Überraschenderweise fand ich Hannover dann aber doch ziemlich schnell, nun ja, vielleicht nicht „toll“, aber doch ziemlich angenehm. Trotz Mittelmäßigkeitsgeschrei, trotz aller Unkenrufe im Tenor von „Hannover ist nicht der Arsch der Welt, aber man kann ihn von dort aus gut sehen.“ Das liegt nicht zuletzt an dem Stadtteil, in dem ich wohne. Doch dazu weiter unten mehr.

Zunächst einmal gefiel es mir, dass Hannover sich mir kurz nach meinem Umzug als Skandal- und Korruptionsmetropole präsentierte: Die Landesbischöfin wird Bundesevangelin, fährt hackedicht durch die Stadt und tritt zurück, der Ministerpräsident wird zum Bundespräsidenten, lässt sich Bobbycars schenken und muss zurück nach Großburgwedel, der niedersächsische FDP-Vorsitzende stürzt erst Westerwelle und dann die Partei in den Abgrund, der ehemalige AWD-Chef und Veronica-Ferres-Gespiele Carsten Maschmeyer rasiert sich seinen Schnäuzer ab und keiner bemerkt es, weil er immer noch so aussieht als hätte er einen – und der hannoversche Hells-Angels-Chef trifft sich mit dem Bundes-Bandido in der Kanzlei eines ehemaligen Gerd-Schröder-Kompagnons und schließt einen „Friedensvertrag“, um nur einige Beispiele zu nennen.

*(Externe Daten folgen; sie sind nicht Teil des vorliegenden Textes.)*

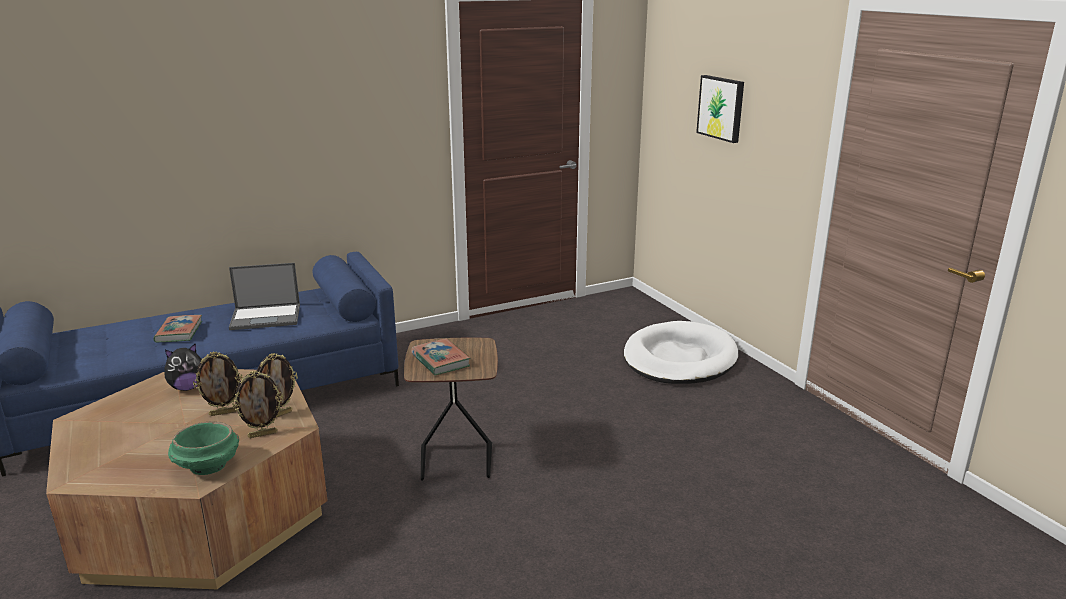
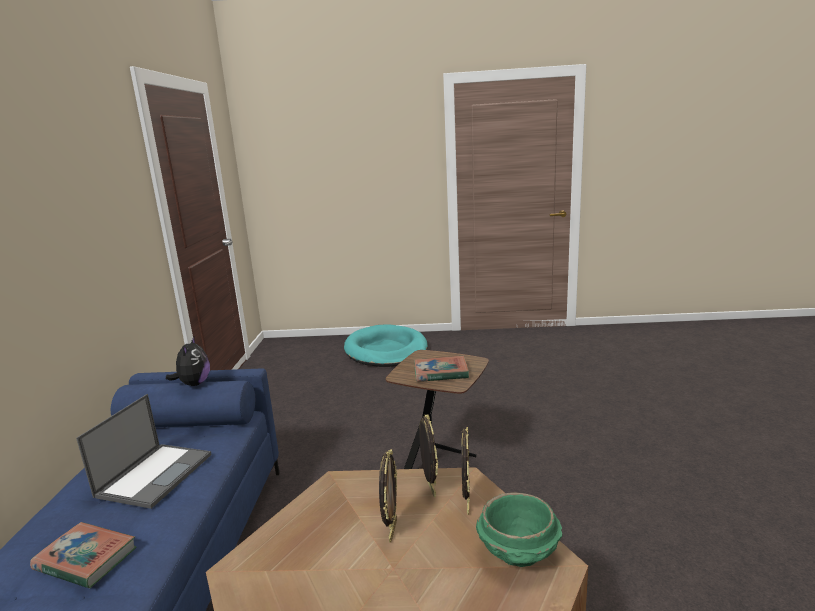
camera: 60 degrees left, 5 degrees down
(188, 387) = (289, 559): plush toy -> plush toy (194, 384)
(679, 358) = (386, 350): white dog bed -> turquoise dog bed
(721, 108) = (340, 169): picture -> none

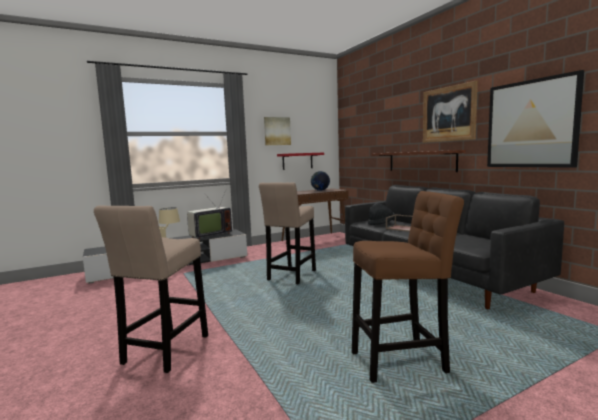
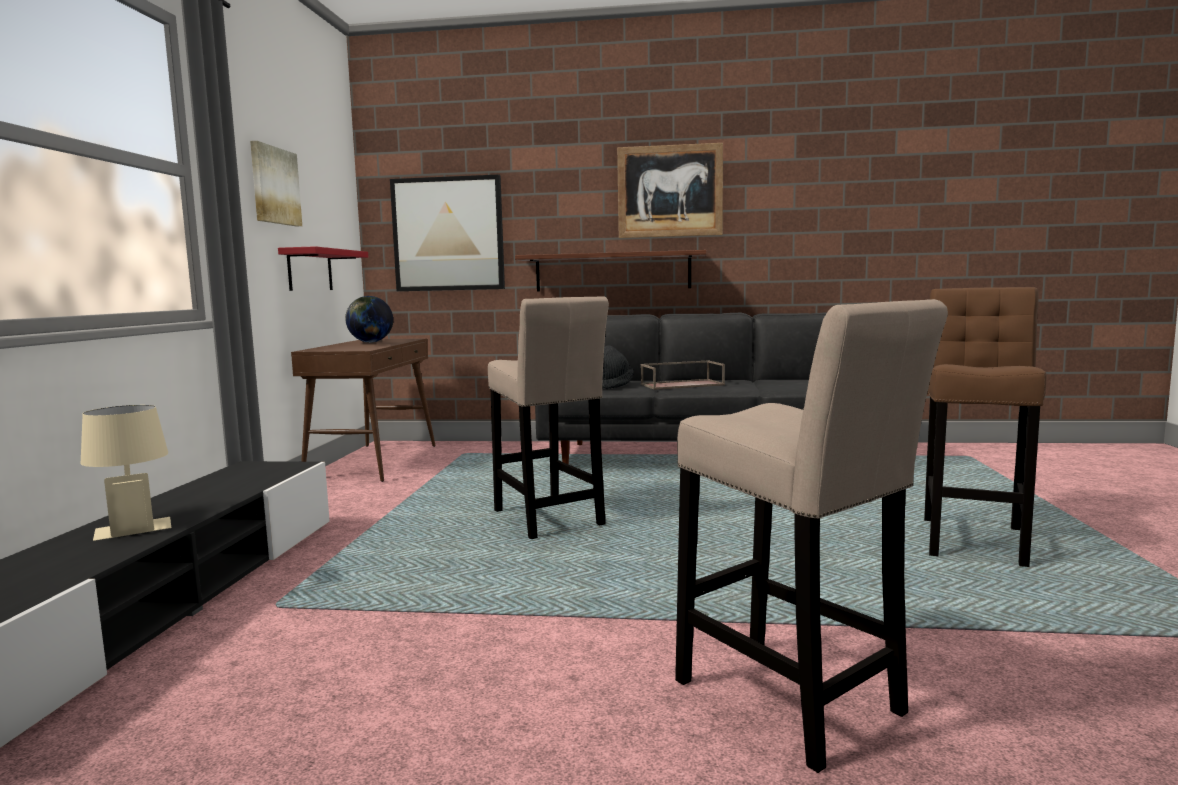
camera: 55 degrees left, 0 degrees up
(209, 235) = (223, 485): television -> none
(531, 124) = (808, 216): picture -> picture (448, 234)

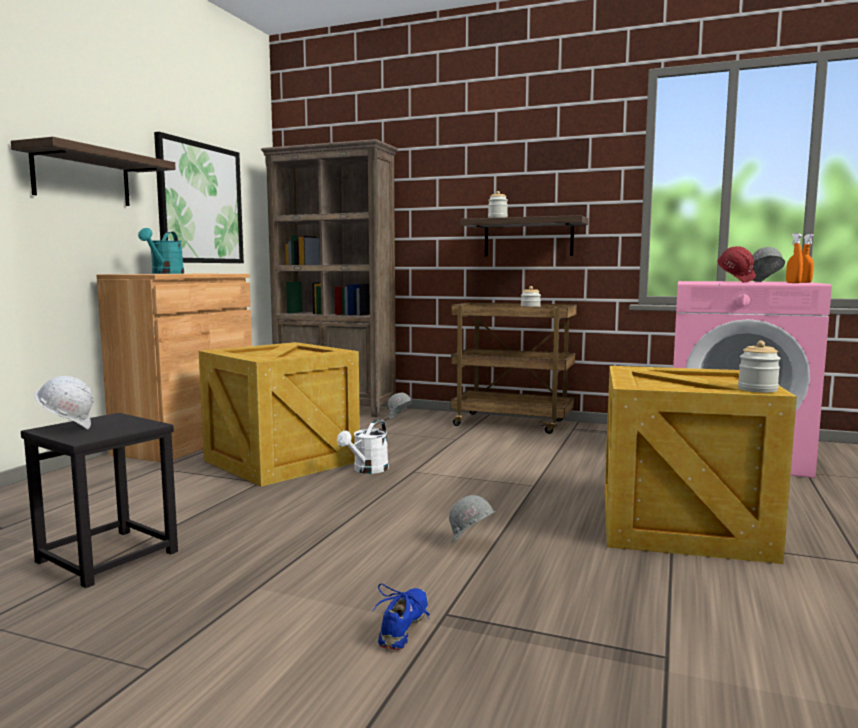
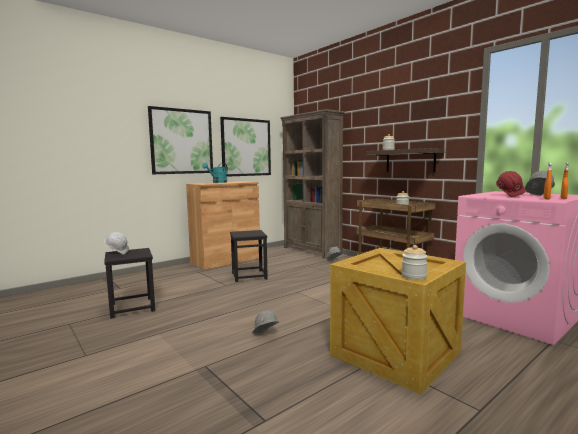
camera: 30 degrees right, 0 degrees up
(82, 177) = (181, 141): shelf -> picture
(282, 460) = (249, 276): crate -> black stool
(367, 470) = (277, 287): white watering can -> none
(404, 627) = (181, 366): blue shoe -> none

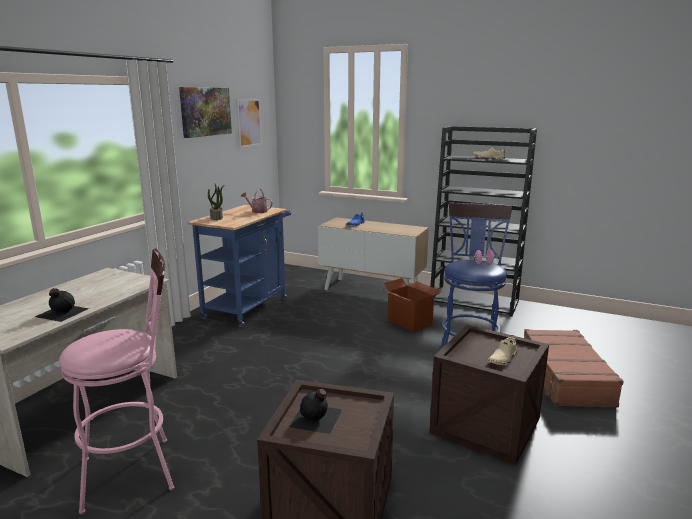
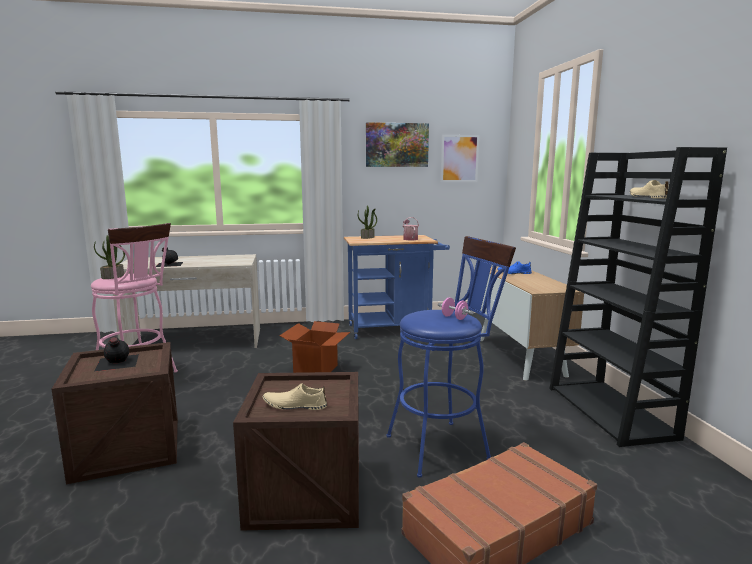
camera: 55 degrees right, 5 degrees down
(96, 349) = (113, 277): none -> potted plant
(410, 322) = (480, 393): cardboard box -> cardboard box (316, 371)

Wow, ich war beeindruckt. Und fasziniert, dass ausgerechnet die Stadt, die ständig der Langeweile und Ereignislosigkeit geziehen wird, permanent in den überregionalen Nachrichten auftauchte. Nicht unbedingt mit positiven Meldungen, aber hey: Hauptsache, der Name ist richtig geschrieben.

Doch davon abgesehen ist Hannover vor allem natürlich eine unaufgeregte Halbmillionenstadt, wenn man die Region dazu nimmt, sogar fast eine Millionenstadt – mit allen Vor- und Nachteilen.

Ich will gar nicht in den Stadtführerduktus verfallen und von einem erstaunlich frischen, innovativem Staatsschauspiel reden, vom zwar schamlos überteuerten, aber eindeutig tollstem Zoo Deutschlands, vom riesigen Stadtwald Eilenriede, Museen, Clubs etc. pp.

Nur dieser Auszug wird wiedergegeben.